From: Brad Kemper <brad.kemper@gmail.com>
Date: Wed, 29 Feb 2012 09:59:41 -0800
Cc: www-style@w3.org
Message-Id: <066FCB99-8C04-42CA-924A-3F60E3A554AD@gmail.com>
To: fantasai <fantasai.lists@inkedblade.net>

On Feb 16, 2012, at 3:01 AM, fantasai wrote:

> On 02/16/2012 07:47 AM, Alex Mogilevsky wrote:
>> ± From: fantasai [mailto:fantasai.lists@inkedblade.net]

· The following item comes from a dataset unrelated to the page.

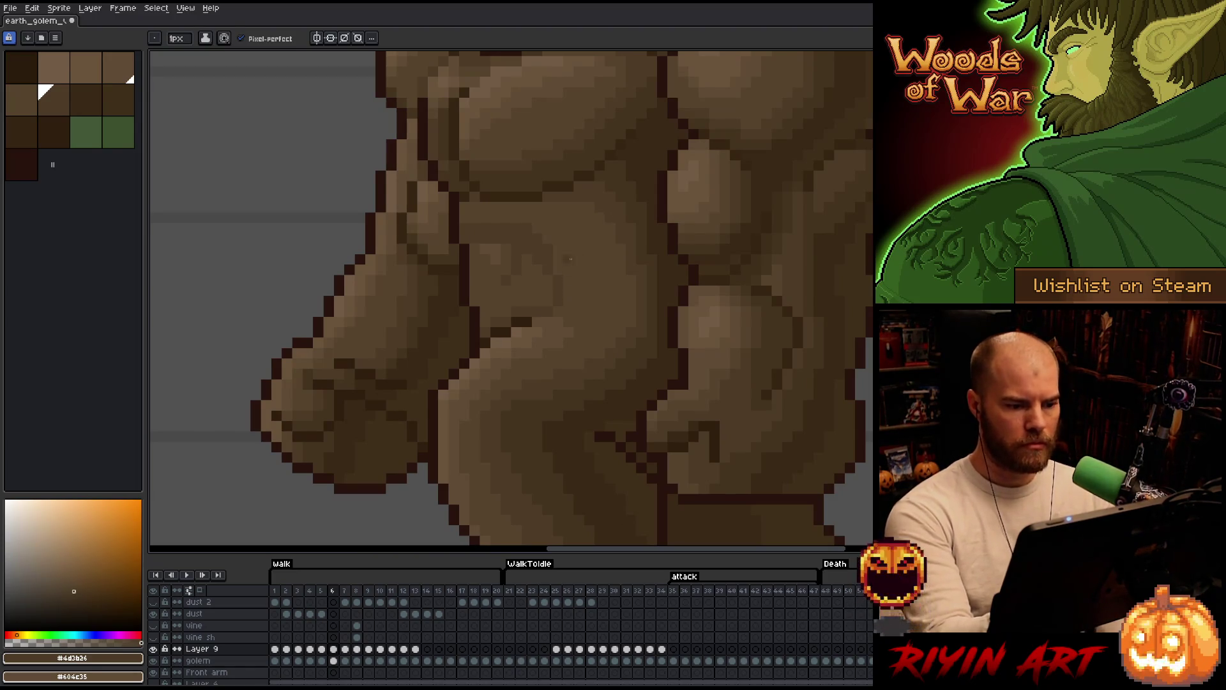
- Step through walk frames 7–11, swapping to the lighter brown #57442c and the Eraser
key("period")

>> ± Sent: Tuesday, February 14, 2012 6:03 PM
>> ±
>> ±>
>> ±>      before
>> ±>  start + end
>> ±>      after
>> ±
>> ± The before/after pair isn't used in many places (just a few,
>> ± like caption-side), because so far it hasn't been necessary
>> ± (since only horizontal writing modes existed) and because a
>> ± number of places that need logical directions actually need
>> ± the over/under pair instead.
>> ±
>> ± But note that if we ever wind up with logical properties,
>> ± before/after will be nearly everywhere top/bottom is now. E.g.

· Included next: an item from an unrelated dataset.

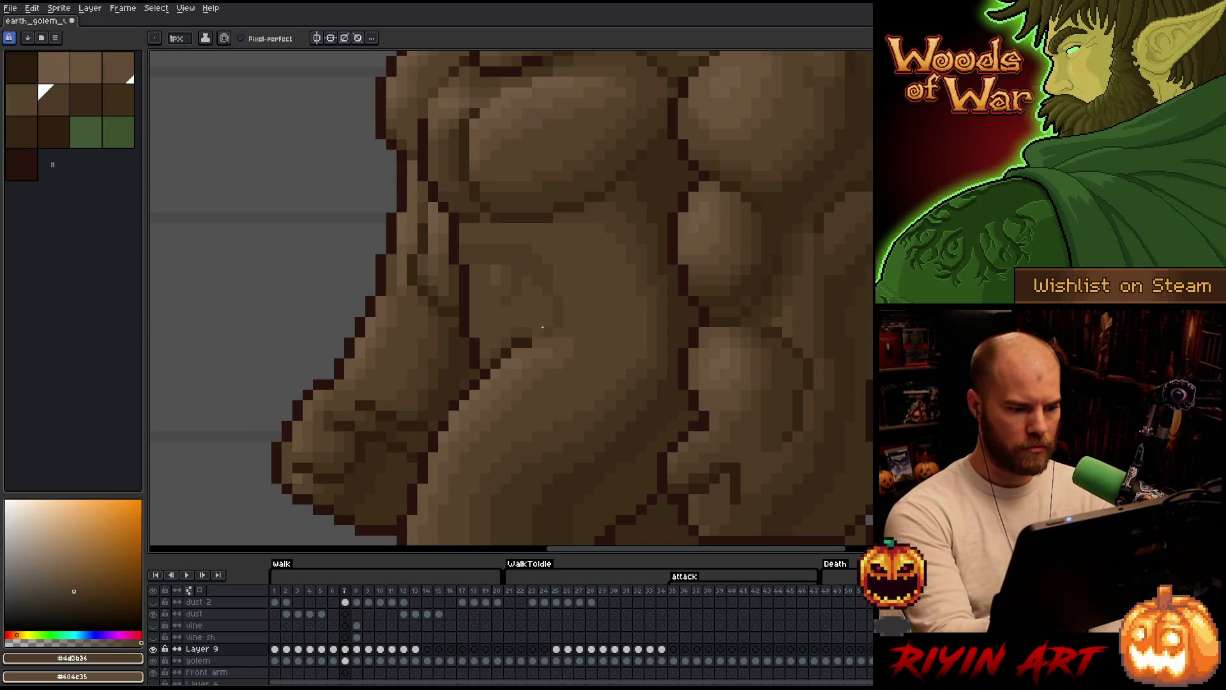
key("period")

>> ± margin-before/margin-after, etc.
>> ±
>> ± ~fantasai
>> 
>> BTW, just in case I didn't make it clear earlier, even though I have proposed using before/after for flex-align, I would prefer to keep start/end in both directions of grid-align. Unless we manage to come up with generic align properties, there is nothing to gain by having a different value in one out of six properties of flexbox and grid.
> 
> IMO both sets should match the terminology in writing modes;
> flexbox interpreting "flow-relative" relative to the flex-flow
> (which is what Tab had proposed IIRC), and grid interpreting
> "flow-relative" relative to the text flow.
> 
> And of course if anyone has a better set of terms to use for the
> before/after pair, speak up now or forever hold your peace... :)

Apex/Nadir? Not in common usage, but better conveys the conceptual idea of top/bottom. Or Low/High. These can refer to the lowest and highest of order, not necessarily of vertical extremes. So does First/Last.